Anthropic Commits $200B to Google for TPUs and Cloud in Five-Year Mega-Deal
Anthropic has reportedly agreed to spend $200 billion with Google over five years on TPUs and cloud capacity, accounting for more than 40% of Google's disclosed revenue backlog and briefly pushing Alphabet past Nvidia in market value.
Anthropic has reportedly committed to spending $200 billion with Google over the next five years for cloud capacity and chips, in what would rank as one of the largest infrastructure deals in the AI industry's short history. The arrangement, first reported by The Information on May 5, sent Alphabet shares up roughly 2% in extended trading and briefly pushed Google's parent company past Nvidia in market value.
The commitment formalizes and dramatically expands a relationship that began earlier this year, when Google and Broadcom signed a deal to deliver Anthropic multiple gigawatts of TPU capacity starting in 2027. The new $200 billion figure covers both the custom Tensor Processing Unit chips and the Google Cloud infrastructure to run them, with spending set to ramp up next year. Industry projections already pegged Anthropic's 2026 server bill at roughly $20 billion annually.
The scale is hard to overstate: the commitment is believed to account for more than 40% of the revenue backlog Google disclosed to investors in its most recent earnings report, helping explain why cloud divisions at Google, Amazon, Microsoft, and Oracle have collectively booked something like $2 trillion in AI-related future revenue. Anthropic has separately committed more than $100 billion to AWS over a decade, signaling a deliberately multi-cloud strategy aimed at infrastructure redundancy and avoiding single-supplier lock-in.
The deal also tightens the financial loop between Anthropic and Google in ways that have drawn scrutiny. Google is already a major investor in Anthropic — pledging up to $40 billion in cash and compute last month — meaning a meaningful share of the cash Google puts into the AI lab now flows back to Google as cloud revenue. Critics have flagged this category of "circular" arrangement as a structural risk in how AI infrastructure is being financed, even as Wall Street has so far rewarded the participants.
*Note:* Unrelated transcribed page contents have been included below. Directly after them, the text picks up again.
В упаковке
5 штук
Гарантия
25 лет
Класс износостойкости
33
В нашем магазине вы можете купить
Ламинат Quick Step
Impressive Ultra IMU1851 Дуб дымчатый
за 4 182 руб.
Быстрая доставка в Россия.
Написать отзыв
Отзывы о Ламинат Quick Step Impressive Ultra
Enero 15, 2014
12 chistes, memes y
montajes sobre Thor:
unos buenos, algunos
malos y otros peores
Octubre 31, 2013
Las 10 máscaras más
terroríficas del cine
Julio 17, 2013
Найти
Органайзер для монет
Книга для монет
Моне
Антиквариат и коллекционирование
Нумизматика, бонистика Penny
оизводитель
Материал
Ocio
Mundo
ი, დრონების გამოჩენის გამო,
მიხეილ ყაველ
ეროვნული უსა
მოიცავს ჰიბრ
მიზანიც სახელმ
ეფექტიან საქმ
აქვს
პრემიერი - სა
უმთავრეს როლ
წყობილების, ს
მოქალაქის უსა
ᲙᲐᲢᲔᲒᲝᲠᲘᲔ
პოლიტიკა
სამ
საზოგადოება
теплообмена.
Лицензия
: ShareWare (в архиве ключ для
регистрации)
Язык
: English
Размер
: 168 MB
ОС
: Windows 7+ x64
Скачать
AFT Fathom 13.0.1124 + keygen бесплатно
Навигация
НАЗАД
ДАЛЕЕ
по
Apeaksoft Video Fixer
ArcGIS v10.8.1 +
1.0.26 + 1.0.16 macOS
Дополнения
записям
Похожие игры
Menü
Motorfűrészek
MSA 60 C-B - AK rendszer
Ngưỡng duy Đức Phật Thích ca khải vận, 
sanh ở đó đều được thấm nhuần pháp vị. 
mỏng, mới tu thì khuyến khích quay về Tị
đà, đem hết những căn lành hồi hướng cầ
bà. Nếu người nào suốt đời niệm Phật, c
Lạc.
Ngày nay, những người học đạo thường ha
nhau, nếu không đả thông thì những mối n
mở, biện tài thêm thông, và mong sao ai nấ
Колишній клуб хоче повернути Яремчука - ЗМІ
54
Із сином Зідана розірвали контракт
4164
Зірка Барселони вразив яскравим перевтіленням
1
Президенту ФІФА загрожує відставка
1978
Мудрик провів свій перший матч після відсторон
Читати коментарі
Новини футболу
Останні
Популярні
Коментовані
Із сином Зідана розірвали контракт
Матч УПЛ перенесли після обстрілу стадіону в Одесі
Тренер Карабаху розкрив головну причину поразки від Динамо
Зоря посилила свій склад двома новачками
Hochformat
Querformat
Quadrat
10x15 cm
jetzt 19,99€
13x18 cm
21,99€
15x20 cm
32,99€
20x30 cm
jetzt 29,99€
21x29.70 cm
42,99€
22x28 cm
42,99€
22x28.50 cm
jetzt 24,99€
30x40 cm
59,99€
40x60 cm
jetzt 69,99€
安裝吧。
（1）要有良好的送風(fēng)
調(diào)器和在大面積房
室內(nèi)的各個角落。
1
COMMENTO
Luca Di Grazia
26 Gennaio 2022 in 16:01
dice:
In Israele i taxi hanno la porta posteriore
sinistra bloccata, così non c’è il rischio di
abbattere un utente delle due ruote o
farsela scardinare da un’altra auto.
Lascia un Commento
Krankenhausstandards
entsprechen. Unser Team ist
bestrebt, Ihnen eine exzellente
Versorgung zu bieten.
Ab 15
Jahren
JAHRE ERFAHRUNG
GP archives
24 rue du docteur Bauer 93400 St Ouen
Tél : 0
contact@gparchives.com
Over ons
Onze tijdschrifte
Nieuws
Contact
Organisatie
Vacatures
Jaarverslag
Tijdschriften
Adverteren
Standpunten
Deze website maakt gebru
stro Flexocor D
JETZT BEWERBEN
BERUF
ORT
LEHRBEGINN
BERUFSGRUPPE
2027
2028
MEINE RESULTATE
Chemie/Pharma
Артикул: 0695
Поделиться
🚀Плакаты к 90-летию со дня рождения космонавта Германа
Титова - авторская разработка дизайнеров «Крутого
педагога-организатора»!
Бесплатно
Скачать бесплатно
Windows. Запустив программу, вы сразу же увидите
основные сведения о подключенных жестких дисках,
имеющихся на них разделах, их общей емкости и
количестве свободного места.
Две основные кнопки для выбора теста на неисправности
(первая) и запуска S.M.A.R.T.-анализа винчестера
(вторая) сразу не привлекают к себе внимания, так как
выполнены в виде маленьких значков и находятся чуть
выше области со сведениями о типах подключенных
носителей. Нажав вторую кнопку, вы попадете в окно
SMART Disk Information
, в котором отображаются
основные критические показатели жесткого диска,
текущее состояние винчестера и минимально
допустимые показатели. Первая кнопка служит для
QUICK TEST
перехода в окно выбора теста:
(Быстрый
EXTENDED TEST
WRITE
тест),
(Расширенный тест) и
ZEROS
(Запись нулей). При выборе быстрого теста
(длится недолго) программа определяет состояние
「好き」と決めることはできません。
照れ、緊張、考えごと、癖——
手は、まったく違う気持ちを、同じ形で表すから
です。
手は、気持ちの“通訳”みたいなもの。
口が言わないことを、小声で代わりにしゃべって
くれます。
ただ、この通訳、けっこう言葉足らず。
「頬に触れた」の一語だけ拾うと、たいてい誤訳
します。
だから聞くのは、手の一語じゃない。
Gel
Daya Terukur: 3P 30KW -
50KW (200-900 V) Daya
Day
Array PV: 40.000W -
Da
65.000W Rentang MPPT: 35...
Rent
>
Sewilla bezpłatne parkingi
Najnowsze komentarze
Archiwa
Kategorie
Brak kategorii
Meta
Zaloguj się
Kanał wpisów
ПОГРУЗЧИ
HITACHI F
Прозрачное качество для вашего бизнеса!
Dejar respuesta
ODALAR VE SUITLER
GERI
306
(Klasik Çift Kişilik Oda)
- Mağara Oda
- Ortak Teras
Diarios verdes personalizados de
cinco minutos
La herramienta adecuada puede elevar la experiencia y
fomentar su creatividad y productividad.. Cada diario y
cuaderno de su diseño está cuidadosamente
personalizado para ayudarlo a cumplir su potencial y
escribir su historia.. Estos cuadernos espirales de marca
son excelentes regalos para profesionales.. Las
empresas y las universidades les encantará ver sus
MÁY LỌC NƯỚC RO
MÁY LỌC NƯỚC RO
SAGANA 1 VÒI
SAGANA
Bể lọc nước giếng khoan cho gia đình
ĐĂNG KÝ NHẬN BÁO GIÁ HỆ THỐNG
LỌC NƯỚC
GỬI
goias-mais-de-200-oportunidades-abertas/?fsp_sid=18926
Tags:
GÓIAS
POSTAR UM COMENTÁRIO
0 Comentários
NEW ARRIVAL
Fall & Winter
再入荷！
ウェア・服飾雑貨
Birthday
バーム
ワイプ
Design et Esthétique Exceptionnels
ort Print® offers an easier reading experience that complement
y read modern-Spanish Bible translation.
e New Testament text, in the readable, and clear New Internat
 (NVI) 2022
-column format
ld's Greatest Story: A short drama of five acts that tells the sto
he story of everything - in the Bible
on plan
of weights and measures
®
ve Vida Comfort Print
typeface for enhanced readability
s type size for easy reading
For Anthropic, the spending plan underwrites the compute needs of an Opus and Mythos roadmap that has pushed deeper into agentic coding, cybersecurity, and enterprise workloads — and signals confidence the company can monetize those capabilities at the kind of scale required to justify a $40 billion-a-year run-rate on infrastructure alone. The lab is reportedly weighing a $50 billion fundraise at a $900 billion valuation, which would be its last private round before a potential IPO.